(Source information)

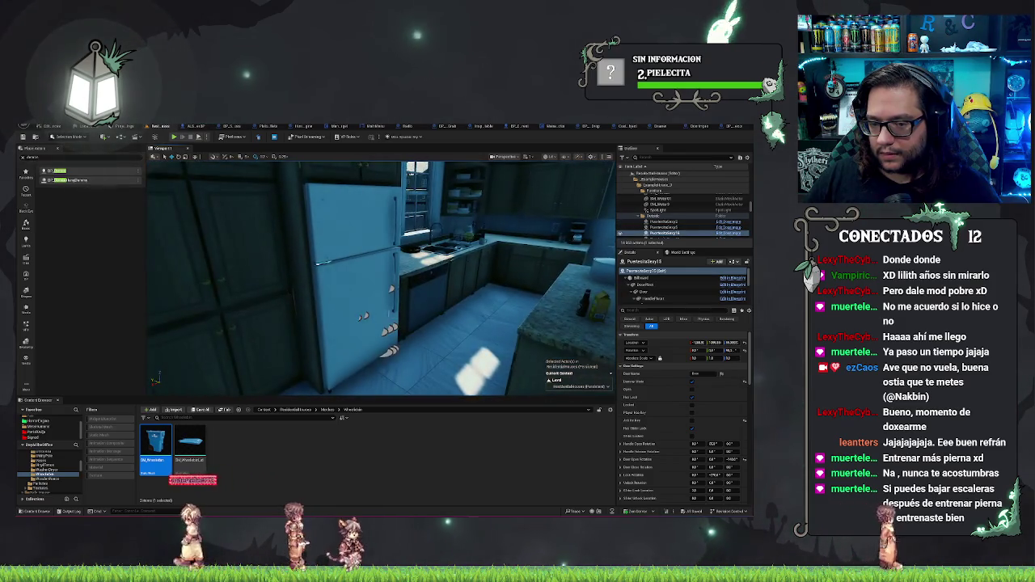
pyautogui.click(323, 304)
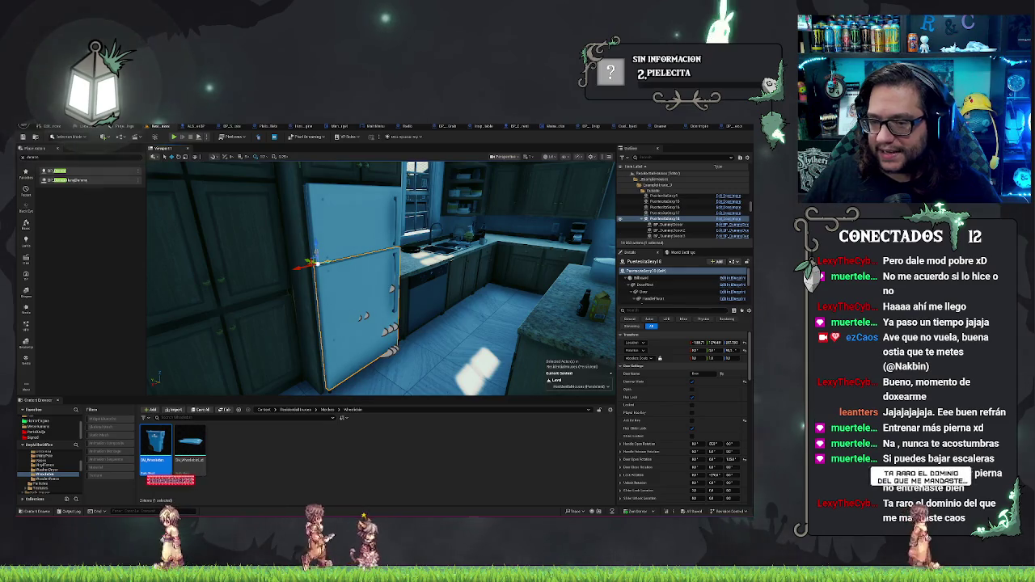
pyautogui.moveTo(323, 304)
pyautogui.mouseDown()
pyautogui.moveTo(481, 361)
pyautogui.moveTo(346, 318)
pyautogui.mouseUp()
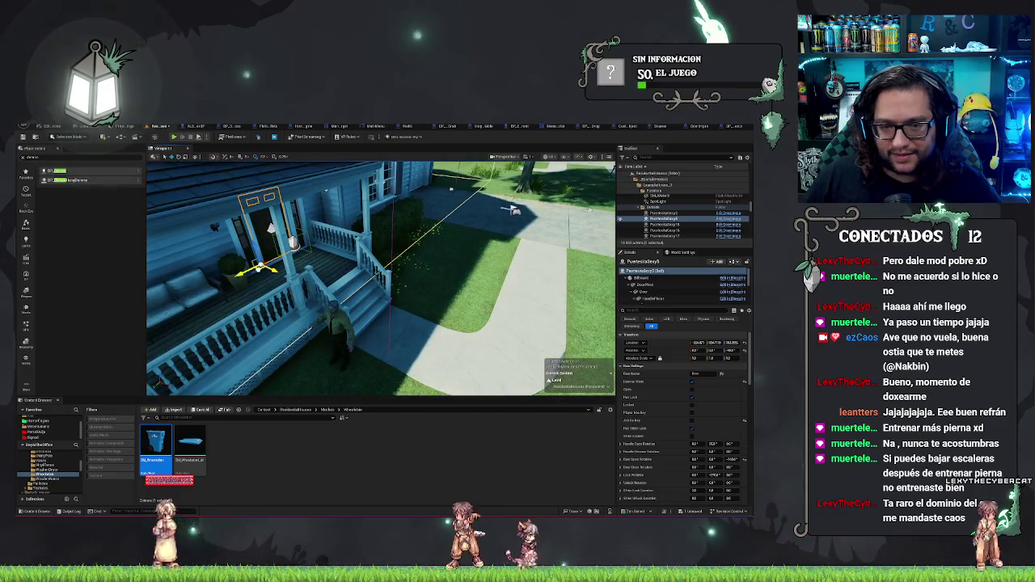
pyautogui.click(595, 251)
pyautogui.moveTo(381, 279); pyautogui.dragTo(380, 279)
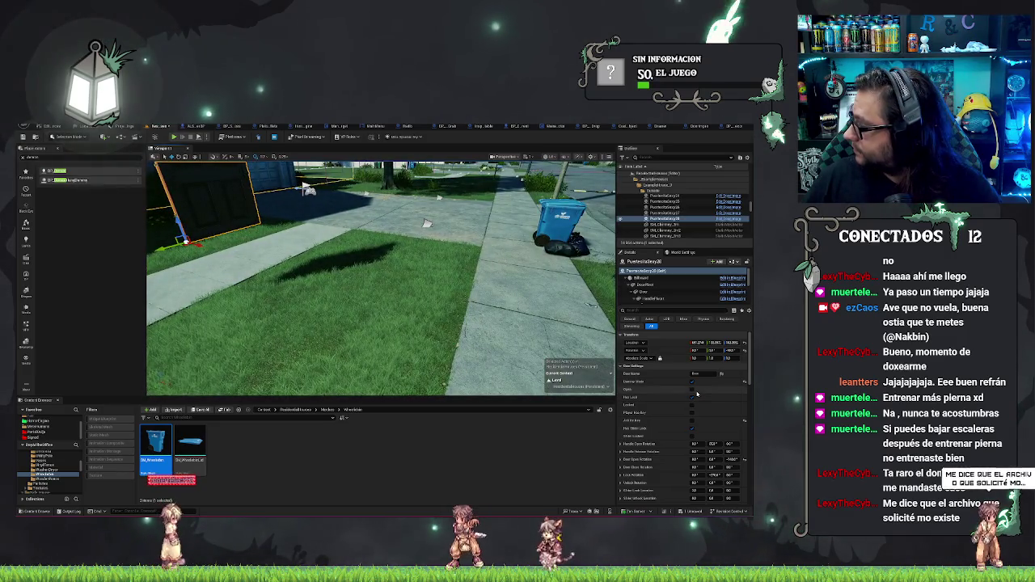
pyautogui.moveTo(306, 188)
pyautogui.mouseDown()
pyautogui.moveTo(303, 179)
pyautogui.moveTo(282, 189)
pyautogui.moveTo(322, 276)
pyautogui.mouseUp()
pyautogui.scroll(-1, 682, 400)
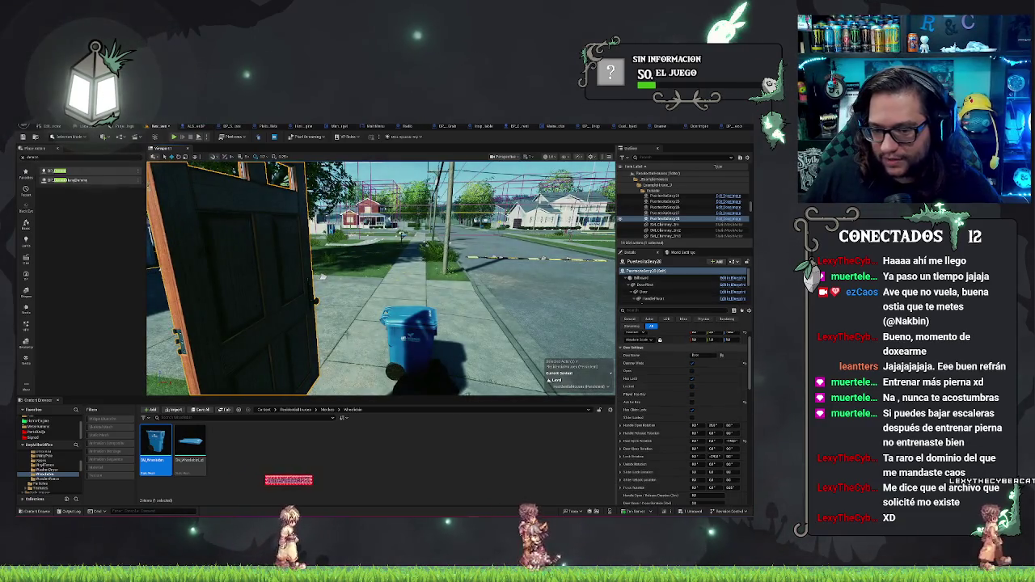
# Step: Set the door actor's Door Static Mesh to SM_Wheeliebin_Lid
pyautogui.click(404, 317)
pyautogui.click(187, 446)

(End Source information)

### [Task goal]
Find the word "click" in the entries above, then copy each line that holds it.

### [Output of the exercise]
pyautogui.click(323, 304)
pyautogui.click(595, 251)
pyautogui.click(404, 317)
pyautogui.click(187, 446)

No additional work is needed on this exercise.